(Excerto do texto)
____
A “Sorefame - Sociedades Reunidas de Fabricações Metálicas, Lda.” foi fundada oficialmente por Henrique Araújo Sommer (1886-1944) e o engenheiro Ãngelo Fortes (1908-1959) em 23 de Julho de 1943, resultado do agrupamento de várias sociedades nacionais que trabalhavam na concepção e fabrico de equipamentos metalomecânicos, tendo sido instalada na periferia agrícola da Amadora, nos arredores de Lisboa, concentrando e centralizando assim numa única unidade todos os recursos nacionais nesta área industrial.
«…trata-se ao fim e ao cabo, de conferir ao País uma preparação acelerada de conhecimentos de técnica e de tecnologia industriais, por forma a vencermos com sucesso o período transitório de adaptação, consentido pela passagem do neo-mercantilismo existente na Europa ao neo-liberalismo que reinará adentro da zona do Mercado Comum Europeu se, pelo seguimento dos acontecimentos, se verificar a necessidade, a vantagem ou a obrigação de nele participarmos.» - citação do fundador da “Sorefame”, o engenheiro Ângelo Fortes, no “2º Congresso da Industria Portuguesa”, a 3 de Junho de 1957, catorze anos após a fundação da empresa e trinta anos antes da adesão de Portugal à “Comunidade Económica Europeia”, hoje “União Europeia”.
Anúncio de 1954
Com a II Guerra Mundial em pleno curso e com o país a atravessar uma profunda crise e recessão económica, o regime do Doutor Oliveira Salazar decidiu dar um novo impulso de modernização à obsoleta e frágil indústria portuguesa. Foi num clima de desemprego e fome e de uma enorme taxa de analfabetismo que em 1943 se fundou a, então, mais moderna fábrica de metalo-mecânica pesada do país.
____
(Enunciado 1) Reescreva os registos desde o início até à linha que contém "12: (218, 407)", inclusive, trocando "Track" por "Follow" e mantendo o resto sem alterações.

(Dados extraídos)
____
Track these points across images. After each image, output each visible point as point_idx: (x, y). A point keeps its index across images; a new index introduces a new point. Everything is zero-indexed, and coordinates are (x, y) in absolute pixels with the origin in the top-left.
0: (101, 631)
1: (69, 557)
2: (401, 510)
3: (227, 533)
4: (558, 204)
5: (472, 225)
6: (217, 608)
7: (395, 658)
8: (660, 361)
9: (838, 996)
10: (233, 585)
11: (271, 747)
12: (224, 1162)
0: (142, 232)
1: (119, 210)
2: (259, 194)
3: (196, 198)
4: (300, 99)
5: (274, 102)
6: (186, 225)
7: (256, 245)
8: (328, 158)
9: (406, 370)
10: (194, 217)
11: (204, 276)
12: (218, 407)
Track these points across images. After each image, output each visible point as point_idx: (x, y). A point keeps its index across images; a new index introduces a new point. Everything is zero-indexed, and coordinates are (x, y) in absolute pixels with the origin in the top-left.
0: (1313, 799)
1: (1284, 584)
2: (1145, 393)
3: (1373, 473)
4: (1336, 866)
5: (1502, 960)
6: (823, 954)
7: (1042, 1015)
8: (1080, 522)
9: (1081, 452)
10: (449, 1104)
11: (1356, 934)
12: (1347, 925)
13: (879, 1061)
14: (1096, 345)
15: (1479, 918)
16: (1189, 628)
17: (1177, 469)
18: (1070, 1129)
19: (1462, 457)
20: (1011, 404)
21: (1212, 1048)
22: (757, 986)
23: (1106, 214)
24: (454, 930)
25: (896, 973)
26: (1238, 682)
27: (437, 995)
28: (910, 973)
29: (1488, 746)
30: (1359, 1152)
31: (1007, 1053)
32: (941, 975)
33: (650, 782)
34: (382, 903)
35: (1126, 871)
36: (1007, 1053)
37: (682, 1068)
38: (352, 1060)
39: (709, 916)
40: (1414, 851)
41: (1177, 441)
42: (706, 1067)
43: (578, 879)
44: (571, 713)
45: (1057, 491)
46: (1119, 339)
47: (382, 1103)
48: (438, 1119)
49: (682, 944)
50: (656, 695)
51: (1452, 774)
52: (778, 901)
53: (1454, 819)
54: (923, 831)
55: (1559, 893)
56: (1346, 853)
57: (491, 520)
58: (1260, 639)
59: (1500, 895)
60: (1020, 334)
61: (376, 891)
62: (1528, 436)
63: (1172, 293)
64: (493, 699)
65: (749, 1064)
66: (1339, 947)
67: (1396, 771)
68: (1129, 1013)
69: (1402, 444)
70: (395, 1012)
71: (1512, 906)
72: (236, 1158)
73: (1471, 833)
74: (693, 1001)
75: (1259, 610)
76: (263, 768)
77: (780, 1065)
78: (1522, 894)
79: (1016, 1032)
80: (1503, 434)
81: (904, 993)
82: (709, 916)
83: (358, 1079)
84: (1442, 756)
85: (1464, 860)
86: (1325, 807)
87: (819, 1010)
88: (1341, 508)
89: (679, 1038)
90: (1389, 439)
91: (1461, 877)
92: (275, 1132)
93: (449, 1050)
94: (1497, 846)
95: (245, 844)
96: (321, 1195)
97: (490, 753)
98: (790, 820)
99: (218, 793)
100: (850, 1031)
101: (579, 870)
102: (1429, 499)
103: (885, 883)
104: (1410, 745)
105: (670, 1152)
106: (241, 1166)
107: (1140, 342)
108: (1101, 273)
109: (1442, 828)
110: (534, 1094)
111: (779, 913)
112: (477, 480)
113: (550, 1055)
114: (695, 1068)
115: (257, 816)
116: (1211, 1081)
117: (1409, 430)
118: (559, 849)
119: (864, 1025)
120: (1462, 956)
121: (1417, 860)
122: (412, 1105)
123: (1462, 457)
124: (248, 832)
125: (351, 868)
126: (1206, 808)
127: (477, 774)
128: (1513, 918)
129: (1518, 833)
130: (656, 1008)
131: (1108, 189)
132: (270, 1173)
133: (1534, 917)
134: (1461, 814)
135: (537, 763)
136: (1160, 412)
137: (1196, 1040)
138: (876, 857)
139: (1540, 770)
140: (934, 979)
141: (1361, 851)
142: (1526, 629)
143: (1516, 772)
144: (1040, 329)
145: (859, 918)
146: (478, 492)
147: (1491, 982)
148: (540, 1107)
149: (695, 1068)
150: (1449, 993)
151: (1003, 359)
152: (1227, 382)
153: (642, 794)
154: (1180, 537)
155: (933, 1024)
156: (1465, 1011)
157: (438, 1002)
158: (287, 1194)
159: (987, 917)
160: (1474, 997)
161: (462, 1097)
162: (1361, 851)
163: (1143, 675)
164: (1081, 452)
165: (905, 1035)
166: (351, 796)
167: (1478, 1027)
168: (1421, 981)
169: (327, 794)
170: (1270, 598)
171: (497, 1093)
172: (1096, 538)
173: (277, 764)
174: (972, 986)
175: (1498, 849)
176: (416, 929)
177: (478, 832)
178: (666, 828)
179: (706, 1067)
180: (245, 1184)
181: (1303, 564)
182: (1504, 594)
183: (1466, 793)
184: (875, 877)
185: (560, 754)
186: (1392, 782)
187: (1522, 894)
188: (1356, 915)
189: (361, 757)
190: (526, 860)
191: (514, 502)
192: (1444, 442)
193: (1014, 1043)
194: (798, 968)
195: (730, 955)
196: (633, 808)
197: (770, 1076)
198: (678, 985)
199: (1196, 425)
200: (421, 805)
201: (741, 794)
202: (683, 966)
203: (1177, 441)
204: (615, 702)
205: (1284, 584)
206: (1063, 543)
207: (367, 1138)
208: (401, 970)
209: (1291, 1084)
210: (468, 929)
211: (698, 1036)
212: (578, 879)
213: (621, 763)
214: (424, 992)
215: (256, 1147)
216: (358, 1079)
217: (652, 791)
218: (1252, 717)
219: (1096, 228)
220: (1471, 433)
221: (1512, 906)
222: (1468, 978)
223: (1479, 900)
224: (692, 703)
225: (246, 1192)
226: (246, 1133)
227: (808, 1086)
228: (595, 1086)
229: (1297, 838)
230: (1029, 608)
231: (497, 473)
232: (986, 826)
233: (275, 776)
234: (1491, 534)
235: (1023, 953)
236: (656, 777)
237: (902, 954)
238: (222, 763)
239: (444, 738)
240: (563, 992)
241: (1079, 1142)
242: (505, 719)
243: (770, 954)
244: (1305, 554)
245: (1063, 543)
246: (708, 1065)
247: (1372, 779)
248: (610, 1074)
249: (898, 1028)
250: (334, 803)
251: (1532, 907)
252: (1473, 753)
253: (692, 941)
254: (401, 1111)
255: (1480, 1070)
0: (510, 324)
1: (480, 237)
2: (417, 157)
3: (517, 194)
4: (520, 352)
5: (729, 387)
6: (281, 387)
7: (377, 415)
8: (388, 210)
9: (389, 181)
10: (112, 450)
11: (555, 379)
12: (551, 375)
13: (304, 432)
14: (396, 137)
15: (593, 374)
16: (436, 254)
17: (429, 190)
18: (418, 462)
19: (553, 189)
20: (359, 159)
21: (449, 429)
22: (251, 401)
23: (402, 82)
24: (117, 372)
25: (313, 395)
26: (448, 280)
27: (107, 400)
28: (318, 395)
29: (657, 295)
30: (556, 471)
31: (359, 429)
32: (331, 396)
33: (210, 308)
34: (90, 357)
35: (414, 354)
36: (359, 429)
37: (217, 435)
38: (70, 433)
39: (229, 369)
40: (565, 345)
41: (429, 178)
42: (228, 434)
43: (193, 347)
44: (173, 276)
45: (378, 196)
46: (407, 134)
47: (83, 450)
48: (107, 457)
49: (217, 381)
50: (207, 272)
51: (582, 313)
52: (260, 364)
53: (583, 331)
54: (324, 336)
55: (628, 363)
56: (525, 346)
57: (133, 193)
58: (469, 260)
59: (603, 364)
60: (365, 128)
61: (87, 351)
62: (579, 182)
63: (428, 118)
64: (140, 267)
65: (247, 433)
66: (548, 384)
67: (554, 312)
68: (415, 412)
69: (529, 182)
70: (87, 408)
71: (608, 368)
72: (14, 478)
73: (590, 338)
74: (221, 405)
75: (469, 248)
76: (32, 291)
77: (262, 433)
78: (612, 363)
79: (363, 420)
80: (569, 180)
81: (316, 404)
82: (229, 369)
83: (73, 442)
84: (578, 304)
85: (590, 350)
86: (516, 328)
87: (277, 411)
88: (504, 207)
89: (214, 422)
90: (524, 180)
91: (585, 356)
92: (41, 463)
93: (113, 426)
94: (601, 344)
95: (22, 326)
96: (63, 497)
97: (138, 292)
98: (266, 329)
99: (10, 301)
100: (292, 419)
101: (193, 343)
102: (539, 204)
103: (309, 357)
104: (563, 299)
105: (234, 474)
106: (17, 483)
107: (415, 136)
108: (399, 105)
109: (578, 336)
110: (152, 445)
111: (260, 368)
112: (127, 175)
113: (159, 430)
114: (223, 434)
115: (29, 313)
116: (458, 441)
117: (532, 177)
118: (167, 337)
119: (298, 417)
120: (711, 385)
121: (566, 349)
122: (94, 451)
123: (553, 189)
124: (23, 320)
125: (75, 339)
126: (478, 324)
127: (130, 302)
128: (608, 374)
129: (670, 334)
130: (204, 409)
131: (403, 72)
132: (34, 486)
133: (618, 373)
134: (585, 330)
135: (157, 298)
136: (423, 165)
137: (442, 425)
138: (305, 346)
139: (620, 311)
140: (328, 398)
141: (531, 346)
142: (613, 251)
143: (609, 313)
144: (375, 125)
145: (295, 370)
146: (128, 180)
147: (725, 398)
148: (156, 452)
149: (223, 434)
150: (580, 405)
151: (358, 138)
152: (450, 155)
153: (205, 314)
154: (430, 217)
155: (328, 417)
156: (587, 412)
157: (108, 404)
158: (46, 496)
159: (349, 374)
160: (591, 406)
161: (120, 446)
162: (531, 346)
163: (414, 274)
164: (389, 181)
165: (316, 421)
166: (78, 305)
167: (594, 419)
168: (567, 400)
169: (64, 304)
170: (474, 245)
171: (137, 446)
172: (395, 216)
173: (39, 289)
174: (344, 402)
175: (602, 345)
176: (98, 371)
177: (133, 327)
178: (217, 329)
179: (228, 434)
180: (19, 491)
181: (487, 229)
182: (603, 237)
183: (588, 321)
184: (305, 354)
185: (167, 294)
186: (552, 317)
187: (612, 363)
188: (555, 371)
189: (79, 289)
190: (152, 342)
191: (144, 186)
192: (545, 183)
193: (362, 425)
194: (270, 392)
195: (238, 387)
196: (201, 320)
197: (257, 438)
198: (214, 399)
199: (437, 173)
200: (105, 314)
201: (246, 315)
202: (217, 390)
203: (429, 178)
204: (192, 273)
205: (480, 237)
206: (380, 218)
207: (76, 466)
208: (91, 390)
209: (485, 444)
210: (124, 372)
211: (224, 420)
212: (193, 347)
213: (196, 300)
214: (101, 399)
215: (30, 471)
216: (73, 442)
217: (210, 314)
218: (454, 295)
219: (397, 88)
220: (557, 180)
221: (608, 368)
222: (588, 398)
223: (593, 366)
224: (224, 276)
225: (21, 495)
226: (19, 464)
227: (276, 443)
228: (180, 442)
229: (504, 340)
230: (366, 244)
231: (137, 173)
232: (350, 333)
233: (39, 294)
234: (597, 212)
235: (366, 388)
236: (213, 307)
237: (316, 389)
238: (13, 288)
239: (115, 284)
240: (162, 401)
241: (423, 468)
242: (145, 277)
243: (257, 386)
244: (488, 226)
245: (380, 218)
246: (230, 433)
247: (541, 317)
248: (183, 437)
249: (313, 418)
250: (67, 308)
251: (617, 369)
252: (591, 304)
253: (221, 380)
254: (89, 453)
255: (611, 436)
____
(Enunciado 2)
Responda com base no texto sobre a Sorefame:
(a) Em que data foi a empresa fundada oficialmente?
(b) Em que evento e em que data proferiu Ângelo Fortes a citação reproduzida?
(c) Onde foi instalada a empresa?

(Resultado final 1)
Follow these points across images. After each image, output each visible point as point_idx: (x, y). A point keeps its index across images; a new index introduces a new point. Everything is zero-indexed, and coordinates are (x, y) in absolute pixels with the origin in the top-left.
0: (101, 631)
1: (69, 557)
2: (401, 510)
3: (227, 533)
4: (558, 204)
5: (472, 225)
6: (217, 608)
7: (395, 658)
8: (660, 361)
9: (838, 996)
10: (233, 585)
11: (271, 747)
12: (224, 1162)
0: (142, 232)
1: (119, 210)
2: (259, 194)
3: (196, 198)
4: (300, 99)
5: (274, 102)
6: (186, 225)
7: (256, 245)
8: (328, 158)
9: (406, 370)
10: (194, 217)
11: (204, 276)
12: (218, 407)

(Resultado final 2)
(a) A 23 de Julho de 1943.
(b) No "2º Congresso da Industria Portuguesa", a 3 de Junho de 1957.
(c) Na periferia agrícola da Amadora, nos arredores de Lisboa.